(Record excerpts begins)

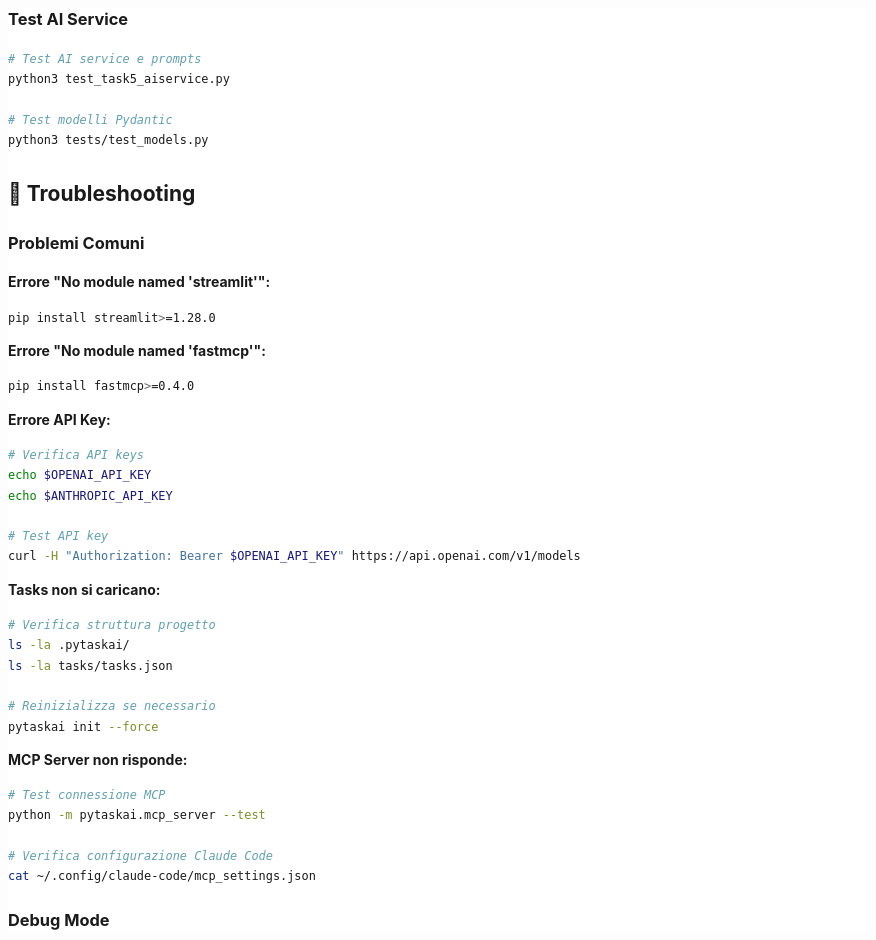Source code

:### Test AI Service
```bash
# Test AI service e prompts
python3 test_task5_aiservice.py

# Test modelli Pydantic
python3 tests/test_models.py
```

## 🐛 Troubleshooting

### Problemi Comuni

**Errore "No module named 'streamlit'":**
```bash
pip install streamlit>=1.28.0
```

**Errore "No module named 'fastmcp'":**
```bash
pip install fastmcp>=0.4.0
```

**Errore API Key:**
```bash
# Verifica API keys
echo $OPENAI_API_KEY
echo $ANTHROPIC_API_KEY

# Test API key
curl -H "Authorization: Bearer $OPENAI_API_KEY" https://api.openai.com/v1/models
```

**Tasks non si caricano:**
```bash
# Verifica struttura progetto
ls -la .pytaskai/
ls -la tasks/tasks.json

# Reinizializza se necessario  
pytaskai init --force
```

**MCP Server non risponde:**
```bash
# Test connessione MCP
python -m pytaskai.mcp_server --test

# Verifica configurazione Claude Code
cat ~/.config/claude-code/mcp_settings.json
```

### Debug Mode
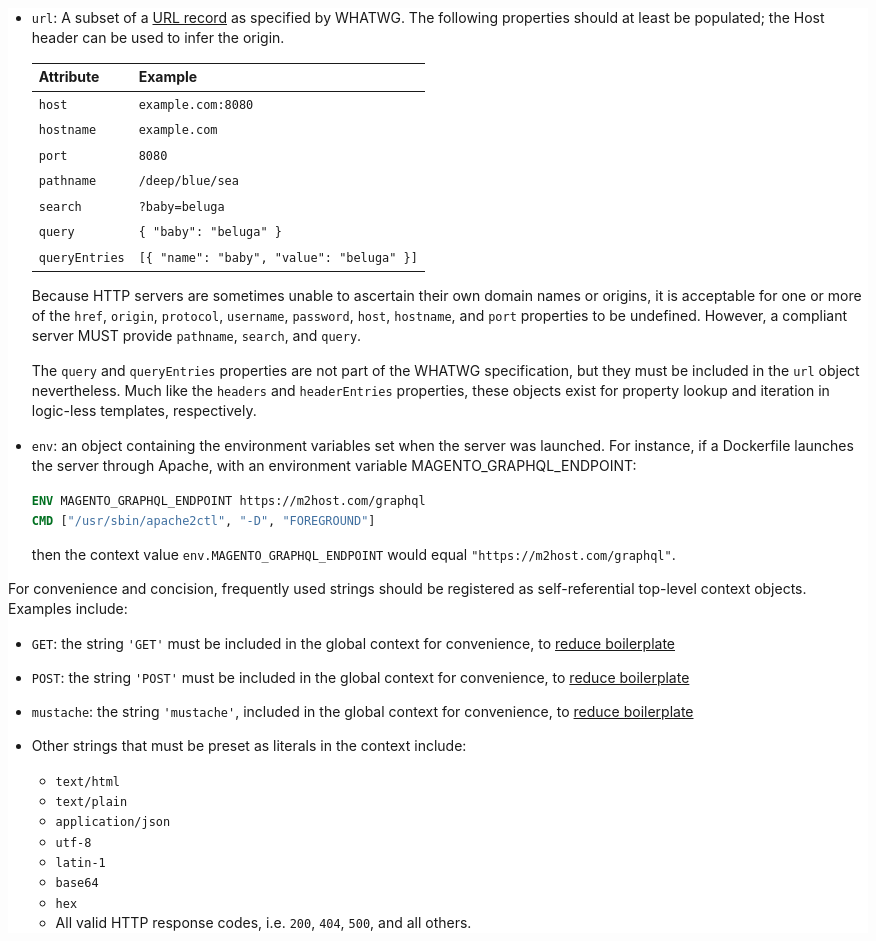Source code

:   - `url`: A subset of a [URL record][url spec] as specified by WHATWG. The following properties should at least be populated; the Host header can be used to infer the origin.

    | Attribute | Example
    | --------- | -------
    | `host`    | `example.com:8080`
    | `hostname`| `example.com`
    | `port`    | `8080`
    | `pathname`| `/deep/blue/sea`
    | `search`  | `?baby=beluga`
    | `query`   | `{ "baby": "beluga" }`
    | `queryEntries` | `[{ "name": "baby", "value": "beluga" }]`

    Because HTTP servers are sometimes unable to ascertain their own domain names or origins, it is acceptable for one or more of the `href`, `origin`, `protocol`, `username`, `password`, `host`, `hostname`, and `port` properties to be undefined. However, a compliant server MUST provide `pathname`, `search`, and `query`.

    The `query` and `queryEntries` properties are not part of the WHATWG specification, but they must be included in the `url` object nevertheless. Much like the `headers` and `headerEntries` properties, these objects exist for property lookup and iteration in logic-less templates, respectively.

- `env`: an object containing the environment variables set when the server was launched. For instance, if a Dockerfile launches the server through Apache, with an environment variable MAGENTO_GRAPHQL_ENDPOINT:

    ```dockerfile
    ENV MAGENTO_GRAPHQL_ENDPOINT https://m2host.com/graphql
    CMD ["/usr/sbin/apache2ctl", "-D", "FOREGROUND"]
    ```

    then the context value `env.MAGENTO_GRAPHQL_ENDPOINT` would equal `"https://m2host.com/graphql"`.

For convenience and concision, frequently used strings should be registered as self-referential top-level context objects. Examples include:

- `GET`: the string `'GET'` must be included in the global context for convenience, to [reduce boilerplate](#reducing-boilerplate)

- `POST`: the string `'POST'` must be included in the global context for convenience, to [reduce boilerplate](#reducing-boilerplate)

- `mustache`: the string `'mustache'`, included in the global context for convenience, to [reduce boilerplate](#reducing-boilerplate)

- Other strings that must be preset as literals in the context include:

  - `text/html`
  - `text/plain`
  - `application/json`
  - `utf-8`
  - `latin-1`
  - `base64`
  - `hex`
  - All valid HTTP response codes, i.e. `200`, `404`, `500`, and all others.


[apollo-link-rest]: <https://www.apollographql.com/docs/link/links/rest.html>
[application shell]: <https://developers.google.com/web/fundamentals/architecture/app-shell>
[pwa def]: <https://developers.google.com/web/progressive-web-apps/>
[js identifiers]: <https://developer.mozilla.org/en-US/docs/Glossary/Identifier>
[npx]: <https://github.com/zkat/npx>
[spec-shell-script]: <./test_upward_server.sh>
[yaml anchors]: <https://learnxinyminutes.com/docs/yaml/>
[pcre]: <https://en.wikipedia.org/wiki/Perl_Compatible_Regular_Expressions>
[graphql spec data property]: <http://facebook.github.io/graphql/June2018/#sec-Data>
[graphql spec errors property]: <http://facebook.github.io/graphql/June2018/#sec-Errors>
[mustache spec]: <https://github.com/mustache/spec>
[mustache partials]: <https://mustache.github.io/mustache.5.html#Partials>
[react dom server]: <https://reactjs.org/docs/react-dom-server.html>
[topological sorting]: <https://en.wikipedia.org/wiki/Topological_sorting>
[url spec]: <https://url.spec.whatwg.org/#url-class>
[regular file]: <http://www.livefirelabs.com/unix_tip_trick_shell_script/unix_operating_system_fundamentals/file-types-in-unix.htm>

(Record excerpts ends)

* _Work required_
What number of lines in the records hold the word "included"? Reply with that number alone.

* _Task answer_
4